Les poupées Russes -5- Anne

Publié le par Pom&Papillonne

-5-

Anne.

 

            Anne se rend au parc tous les jeudi. Qu'il fasse un soleil de plomb ou qu'il pleuve. Par vent et par neige. C'est son rendez-vous de la semaine et elle ne le raterait pour rien au monde. De chez elle, elle remonte vers le centre ville, prend la ligne sept et le bus la dépose juste devant l'entrée principale du parc Saint Germain. Une entrée qu'elle imagine majestueuse pour ce parc qu'elle sait réputé pour son calme et sa beauté.

Comme chaque jeudi, elle longe l'allée principale. Quand il fait beau, elle sent la tiédeur du soleil sur sa peau. Les rayons percent à travers le feuillage des arbres. Elle sent également la moiteur de l'ombre clairsemée mais fraiche que propose ces mêmes arbres. Des tilleuls, qu'elle reconnaît à l'odeur.

Au centre, une fontaine, des clapotis, des gouttes d'eau portées par le vent arrivent sur son visage. Elle entend le bruit puissant des jets qui chantent en cœur et écrivent entre eux une petite symphonie. De temps en temps on entend une mère ou un père qui crie, se désespère après son enfant qui est tombé involontairement de son plein grès dans la fontaine ou qui a encore coincé son bateau au centre de la structure. Bien souvent ces mêmes parents doivent se mouiller pour récupérer le jeune marin d'eau douce et son embarcation. Ces scènes amuses toujours Anne qui sourit discrètement.

Après avoir dépassé la fontaine, Anne continue sa route le long de l'allée. Elle marche encore vingt bon mètres à vue de nez et s'assoit sur son habituel banc. C'est le sien. Elle le trouve toujours disponible. Une fois confortablement installée, elle reste immobile et attend.

Elle attend longuement jusqu'à ce que le soleil décline et que le gardien passe sur sa motocyclette, signal qui indique que le parc va fermer ses portes.

Durant tout ce temps, Anne respire à plein poumons. Elle est loin des bouchons, de la débauche, des jurons et des klaxons. D'ici, elle entend à peine la circulation. Elle hume le parfum volatile des fleurs qui se répand doucement dans l'air. Elle respire la senteur reposante des tilleuls environnants. Une odeur légèrement sucrée et tranquillisante que la brise lui apporte. Une odeur de sérénité, sauf si vous y êtes allergique. Dans ce cas cela vous apporte plutôt des plaques rouges, un nez pris et de sérieuses complications respiratoires. Parfois, elle sent également les effluves trop fortes de femme qui ont eu la main lourde sur le flacon d'eau de toilette.
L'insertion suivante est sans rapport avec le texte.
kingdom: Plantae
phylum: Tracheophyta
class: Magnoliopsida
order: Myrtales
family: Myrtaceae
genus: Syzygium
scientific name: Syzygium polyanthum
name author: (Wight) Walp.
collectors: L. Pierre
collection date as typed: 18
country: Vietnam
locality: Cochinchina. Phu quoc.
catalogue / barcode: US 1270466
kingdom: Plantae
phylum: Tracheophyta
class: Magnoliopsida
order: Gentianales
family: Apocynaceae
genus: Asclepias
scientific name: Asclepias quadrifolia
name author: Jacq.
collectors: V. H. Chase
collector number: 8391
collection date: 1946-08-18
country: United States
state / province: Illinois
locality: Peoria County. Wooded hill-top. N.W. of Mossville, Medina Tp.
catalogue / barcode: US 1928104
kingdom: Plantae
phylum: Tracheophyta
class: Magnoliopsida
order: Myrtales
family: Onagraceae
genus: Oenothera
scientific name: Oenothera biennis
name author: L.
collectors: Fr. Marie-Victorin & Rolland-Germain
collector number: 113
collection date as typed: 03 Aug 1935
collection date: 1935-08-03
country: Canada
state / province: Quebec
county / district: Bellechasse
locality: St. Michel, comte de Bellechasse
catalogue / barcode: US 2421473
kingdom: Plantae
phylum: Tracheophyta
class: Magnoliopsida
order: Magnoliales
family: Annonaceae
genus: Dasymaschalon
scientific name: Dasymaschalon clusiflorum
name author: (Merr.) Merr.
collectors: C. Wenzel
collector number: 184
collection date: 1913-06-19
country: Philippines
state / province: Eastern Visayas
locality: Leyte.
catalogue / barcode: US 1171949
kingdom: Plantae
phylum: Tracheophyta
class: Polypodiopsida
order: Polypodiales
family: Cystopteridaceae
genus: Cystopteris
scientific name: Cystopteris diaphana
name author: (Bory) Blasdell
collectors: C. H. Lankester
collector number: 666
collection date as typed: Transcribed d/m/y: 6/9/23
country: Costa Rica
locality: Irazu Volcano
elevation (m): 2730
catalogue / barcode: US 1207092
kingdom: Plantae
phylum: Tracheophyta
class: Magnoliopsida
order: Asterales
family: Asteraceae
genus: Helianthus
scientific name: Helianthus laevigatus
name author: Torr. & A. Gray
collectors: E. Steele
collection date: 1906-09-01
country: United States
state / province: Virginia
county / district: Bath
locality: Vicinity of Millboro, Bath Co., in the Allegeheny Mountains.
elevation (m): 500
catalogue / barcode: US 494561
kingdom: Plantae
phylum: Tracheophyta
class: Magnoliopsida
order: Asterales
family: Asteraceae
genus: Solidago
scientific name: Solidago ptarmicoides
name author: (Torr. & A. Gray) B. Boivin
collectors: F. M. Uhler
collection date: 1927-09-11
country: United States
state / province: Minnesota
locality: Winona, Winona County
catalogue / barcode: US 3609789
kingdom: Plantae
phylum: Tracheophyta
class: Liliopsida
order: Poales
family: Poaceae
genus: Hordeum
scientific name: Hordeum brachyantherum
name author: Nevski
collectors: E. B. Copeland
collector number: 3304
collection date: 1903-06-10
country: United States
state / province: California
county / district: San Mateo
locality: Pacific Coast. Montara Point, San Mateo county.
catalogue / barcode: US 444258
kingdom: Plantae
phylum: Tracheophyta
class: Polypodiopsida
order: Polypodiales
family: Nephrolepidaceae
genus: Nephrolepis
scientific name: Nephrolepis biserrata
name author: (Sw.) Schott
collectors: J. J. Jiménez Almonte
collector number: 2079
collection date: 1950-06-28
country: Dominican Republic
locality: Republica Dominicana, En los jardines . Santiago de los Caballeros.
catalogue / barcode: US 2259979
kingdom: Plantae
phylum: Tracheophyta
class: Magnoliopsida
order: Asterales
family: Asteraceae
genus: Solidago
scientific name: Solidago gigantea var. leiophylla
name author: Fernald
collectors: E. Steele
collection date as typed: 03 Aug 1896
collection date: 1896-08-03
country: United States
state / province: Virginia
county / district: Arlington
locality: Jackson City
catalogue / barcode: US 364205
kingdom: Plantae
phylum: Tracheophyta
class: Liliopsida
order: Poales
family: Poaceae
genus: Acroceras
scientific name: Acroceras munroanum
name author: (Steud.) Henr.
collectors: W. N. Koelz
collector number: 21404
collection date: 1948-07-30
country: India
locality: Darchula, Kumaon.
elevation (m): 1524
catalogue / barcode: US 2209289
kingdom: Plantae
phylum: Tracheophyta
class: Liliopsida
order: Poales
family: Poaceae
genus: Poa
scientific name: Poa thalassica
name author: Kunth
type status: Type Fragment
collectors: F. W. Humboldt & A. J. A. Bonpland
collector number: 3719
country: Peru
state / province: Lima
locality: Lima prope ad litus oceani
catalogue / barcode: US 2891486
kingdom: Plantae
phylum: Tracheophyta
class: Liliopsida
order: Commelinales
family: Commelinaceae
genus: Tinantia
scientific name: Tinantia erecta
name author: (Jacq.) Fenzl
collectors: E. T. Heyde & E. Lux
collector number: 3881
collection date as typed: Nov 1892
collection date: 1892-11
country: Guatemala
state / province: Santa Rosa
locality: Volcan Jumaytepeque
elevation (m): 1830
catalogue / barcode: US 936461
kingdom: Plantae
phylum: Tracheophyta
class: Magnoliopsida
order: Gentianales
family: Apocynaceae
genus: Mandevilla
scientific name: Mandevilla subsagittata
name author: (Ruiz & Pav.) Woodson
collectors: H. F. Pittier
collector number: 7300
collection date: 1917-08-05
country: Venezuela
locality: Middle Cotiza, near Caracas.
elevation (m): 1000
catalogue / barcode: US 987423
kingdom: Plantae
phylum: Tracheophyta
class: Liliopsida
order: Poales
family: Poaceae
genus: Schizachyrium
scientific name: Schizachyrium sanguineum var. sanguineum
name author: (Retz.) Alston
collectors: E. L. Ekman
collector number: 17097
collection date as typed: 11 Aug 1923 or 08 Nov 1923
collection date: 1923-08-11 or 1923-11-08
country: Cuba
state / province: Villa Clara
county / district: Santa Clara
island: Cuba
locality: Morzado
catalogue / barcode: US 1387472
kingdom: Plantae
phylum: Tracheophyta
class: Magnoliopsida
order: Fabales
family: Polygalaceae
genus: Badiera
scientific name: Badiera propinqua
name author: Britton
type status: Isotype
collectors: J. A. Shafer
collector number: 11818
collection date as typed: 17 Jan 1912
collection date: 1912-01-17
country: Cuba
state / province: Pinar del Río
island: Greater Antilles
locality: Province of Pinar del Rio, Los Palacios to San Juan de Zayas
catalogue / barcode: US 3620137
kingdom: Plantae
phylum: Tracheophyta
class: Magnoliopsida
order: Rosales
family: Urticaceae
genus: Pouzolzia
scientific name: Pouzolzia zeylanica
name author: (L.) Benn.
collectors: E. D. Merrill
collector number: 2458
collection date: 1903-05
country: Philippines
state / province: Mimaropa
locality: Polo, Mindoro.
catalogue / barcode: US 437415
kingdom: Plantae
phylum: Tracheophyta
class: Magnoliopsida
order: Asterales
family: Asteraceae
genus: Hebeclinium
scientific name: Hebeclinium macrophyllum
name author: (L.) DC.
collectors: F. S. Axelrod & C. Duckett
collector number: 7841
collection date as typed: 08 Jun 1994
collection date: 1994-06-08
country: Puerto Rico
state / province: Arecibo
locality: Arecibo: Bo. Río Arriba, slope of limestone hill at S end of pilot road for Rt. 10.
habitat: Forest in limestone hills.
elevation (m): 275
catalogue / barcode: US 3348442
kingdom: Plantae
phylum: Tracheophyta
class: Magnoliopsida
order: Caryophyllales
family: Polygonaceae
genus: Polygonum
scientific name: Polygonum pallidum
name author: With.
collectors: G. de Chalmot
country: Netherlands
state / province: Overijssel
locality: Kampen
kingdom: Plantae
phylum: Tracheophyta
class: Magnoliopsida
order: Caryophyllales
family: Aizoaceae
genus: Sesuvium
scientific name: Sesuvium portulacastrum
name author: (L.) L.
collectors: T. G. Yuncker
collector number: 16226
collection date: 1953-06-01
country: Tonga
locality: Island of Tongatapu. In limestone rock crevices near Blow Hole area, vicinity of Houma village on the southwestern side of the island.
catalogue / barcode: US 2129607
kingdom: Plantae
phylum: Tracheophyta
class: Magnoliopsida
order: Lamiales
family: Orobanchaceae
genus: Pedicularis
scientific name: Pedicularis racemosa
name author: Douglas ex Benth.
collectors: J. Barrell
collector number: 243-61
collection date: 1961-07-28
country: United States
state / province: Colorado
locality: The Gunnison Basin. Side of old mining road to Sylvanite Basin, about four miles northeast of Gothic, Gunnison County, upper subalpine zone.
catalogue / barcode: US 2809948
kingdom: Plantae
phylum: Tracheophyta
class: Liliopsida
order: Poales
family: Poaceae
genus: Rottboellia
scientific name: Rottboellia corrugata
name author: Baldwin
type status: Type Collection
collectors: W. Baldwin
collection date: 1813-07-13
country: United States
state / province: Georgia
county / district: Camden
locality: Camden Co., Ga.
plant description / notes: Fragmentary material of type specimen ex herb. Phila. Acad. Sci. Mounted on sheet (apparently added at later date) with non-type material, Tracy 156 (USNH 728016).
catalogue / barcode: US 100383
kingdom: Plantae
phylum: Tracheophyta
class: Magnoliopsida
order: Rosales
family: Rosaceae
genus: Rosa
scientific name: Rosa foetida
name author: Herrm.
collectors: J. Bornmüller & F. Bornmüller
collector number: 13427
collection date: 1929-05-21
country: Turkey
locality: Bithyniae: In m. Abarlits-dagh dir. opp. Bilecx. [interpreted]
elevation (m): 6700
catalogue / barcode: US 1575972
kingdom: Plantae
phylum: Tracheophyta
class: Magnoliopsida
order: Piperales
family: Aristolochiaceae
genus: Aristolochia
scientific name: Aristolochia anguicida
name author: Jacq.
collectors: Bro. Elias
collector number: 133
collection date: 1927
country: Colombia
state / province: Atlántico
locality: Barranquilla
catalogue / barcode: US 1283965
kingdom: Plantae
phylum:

Outre les odeurs, elle aime aussi entendre le bruit des feuilles qui se parlent entre elles, caressées, chatouillées par le vent. Elle adore être bercée par le chant des oiseaux, leur hululement, gazouillement, petites notes fluettes qui l'amusent et la détendent.

Elle entend également les cris de joies des enfants de l'aire de jeu un peu plus loin. Elle écoute les vélos passer et les rires discrets, ou non, de jeunes filles sur des sujets de discussions affriolant et inintéressant au possible.

Elle s'assoit toujours sur son banc, rarement sur l'herbe. Bien qu'elle aime la sensation de la terre et des végétaux sur sa peau, elle dit qu'elle a l'impression d'écraser un univers.

La journée du jeudi se passe toujours ainsi pour son plus grand bonheur.

Et de son banc, de sa tour d'ivoire, elle ne voit pas les regards des gens qui se tournent et s'arrêtent sur elle. Elle ne voit pas les curieux, les moqueurs. Elle ne voit pas la vie insignifiante du commun des mortels. Elle ne voit pas et elle s'en moque.